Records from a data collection
---------------
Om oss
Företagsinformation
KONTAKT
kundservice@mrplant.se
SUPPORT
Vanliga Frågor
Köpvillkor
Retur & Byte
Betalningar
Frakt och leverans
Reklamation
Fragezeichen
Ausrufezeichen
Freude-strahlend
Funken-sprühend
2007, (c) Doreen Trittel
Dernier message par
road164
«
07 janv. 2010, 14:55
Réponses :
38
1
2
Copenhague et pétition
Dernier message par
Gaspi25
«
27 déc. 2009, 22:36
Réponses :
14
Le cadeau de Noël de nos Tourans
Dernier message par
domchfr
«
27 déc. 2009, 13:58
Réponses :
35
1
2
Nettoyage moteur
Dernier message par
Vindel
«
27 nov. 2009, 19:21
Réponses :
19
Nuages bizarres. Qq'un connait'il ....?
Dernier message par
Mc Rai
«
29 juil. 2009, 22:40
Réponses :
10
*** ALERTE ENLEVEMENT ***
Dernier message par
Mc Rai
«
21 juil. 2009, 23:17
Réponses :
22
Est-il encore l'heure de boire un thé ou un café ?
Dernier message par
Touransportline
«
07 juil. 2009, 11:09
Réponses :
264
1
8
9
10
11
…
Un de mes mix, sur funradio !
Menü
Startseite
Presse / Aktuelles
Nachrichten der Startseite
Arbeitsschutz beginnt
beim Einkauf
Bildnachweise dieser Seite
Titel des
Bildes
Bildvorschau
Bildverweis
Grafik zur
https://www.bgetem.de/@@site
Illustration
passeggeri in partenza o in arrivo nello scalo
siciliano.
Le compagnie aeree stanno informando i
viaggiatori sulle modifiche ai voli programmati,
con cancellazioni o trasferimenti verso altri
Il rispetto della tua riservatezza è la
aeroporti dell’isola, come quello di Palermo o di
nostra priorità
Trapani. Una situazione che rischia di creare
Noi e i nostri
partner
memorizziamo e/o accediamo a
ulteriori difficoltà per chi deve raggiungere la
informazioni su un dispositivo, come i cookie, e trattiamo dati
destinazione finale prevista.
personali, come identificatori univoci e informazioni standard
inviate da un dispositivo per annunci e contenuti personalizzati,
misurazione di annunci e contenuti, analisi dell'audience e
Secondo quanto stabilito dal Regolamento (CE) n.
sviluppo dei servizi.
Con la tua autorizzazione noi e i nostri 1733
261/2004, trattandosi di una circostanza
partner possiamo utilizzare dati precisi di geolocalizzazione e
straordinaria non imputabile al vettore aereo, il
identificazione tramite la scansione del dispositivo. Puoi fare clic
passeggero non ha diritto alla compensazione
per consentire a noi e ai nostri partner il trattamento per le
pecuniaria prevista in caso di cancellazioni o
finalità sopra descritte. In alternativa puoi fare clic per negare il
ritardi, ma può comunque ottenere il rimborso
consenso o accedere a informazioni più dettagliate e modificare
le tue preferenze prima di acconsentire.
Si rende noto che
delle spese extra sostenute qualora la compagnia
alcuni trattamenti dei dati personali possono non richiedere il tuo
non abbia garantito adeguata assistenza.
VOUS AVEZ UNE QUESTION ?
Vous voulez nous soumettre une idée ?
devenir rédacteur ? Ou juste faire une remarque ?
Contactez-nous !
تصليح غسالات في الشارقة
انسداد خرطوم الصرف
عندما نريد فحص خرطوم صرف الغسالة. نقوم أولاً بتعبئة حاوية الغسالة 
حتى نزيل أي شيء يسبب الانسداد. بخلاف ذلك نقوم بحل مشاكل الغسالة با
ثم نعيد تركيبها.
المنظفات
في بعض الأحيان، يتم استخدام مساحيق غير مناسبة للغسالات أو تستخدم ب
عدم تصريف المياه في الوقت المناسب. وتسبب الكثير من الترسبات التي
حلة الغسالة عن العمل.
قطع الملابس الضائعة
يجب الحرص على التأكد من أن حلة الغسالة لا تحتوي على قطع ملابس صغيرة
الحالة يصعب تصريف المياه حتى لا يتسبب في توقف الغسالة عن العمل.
---------------
• [What you have to do] Nothing in the records should change when you repeat them all.

• [Problem solution]
Om oss
Företagsinformation
KONTAKT
kundservice@mrplant.se
SUPPORT
Vanliga Frågor
Köpvillkor
Retur & Byte
Betalningar
Frakt och leverans
Reklamation
Fragezeichen
Ausrufezeichen
Freude-strahlend
Funken-sprühend
2007, (c) Doreen Trittel
Dernier message par
road164
«
07 janv. 2010, 14:55
Réponses :
38
1
2
Copenhague et pétition
Dernier message par
Gaspi25
«
27 déc. 2009, 22:36
Réponses :
14
Le cadeau de Noël de nos Tourans
Dernier message par
domchfr
«
27 déc. 2009, 13:58
Réponses :
35
1
2
Nettoyage moteur
Dernier message par
Vindel
«
27 nov. 2009, 19:21
Réponses :
19
Nuages bizarres. Qq'un connait'il ....?
Dernier message par
Mc Rai
«
29 juil. 2009, 22:40
Réponses :
10
*** ALERTE ENLEVEMENT ***
Dernier message par
Mc Rai
«
21 juil. 2009, 23:17
Réponses :
22
Est-il encore l'heure de boire un thé ou un café ?
Dernier message par
Touransportline
«
07 juil. 2009, 11:09
Réponses :
264
1
8
9
10
11
…
Un de mes mix, sur funradio !
Menü
Startseite
Presse / Aktuelles
Nachrichten der Startseite
Arbeitsschutz beginnt
beim Einkauf
Bildnachweise dieser Seite
Titel des
Bildes
Bildvorschau
Bildverweis
Grafik zur
https://www.bgetem.de/@@site
Illustration
passeggeri in partenza o in arrivo nello scalo
siciliano.
Le compagnie aeree stanno informando i
viaggiatori sulle modifiche ai voli programmati,
con cancellazioni o trasferimenti verso altri
Il rispetto della tua riservatezza è la
aeroporti dell’isola, come quello di Palermo o di
nostra priorità
Trapani. Una situazione che rischia di creare
Noi e i nostri
partner
memorizziamo e/o accediamo a
ulteriori difficoltà per chi deve raggiungere la
informazioni su un dispositivo, come i cookie, e trattiamo dati
destinazione finale prevista.
personali, come identificatori univoci e informazioni standard
inviate da un dispositivo per annunci e contenuti personalizzati,
misurazione di annunci e contenuti, analisi dell'audience e
Secondo quanto stabilito dal Regolamento (CE) n.
sviluppo dei servizi.
Con la tua autorizzazione noi e i nostri 1733
261/2004, trattandosi di una circostanza
partner possiamo utilizzare dati precisi di geolocalizzazione e
straordinaria non imputabile al vettore aereo, il
identificazione tramite la scansione del dispositivo. Puoi fare clic
passeggero non ha diritto alla compensazione
per consentire a noi e ai nostri partner il trattamento per le
pecuniaria prevista in caso di cancellazioni o
finalità sopra descritte. In alternativa puoi fare clic per negare il
ritardi, ma può comunque ottenere il rimborso
consenso o accedere a informazioni più dettagliate e modificare
le tue preferenze prima di acconsentire.
Si rende noto che
delle spese extra sostenute qualora la compagnia
alcuni trattamenti dei dati personali possono non richiedere il tuo
non abbia garantito adeguata assistenza.
VOUS AVEZ UNE QUESTION ?
Vous voulez nous soumettre une idée ?
devenir rédacteur ? Ou juste faire une remarque ?
Contactez-nous !
تصليح غسالات في الشارقة
انسداد خرطوم الصرف
عندما نريد فحص خرطوم صرف الغسالة. نقوم أولاً بتعبئة حاوية الغسالة 
حتى نزيل أي شيء يسبب الانسداد. بخلاف ذلك نقوم بحل مشاكل الغسالة با
ثم نعيد تركيبها.
المنظفات
في بعض الأحيان، يتم استخدام مساحيق غير مناسبة للغسالات أو تستخدم ب
عدم تصريف المياه في الوقت المناسب. وتسبب الكثير من الترسبات التي
حلة الغسالة عن العمل.
قطع الملابس الضائعة
يجب الحرص على التأكد من أن حلة الغسالة لا تحتوي على قطع ملابس صغيرة
الحالة يصعب تصريف المياه حتى لا يتسبب في توقف الغسالة عن العمل.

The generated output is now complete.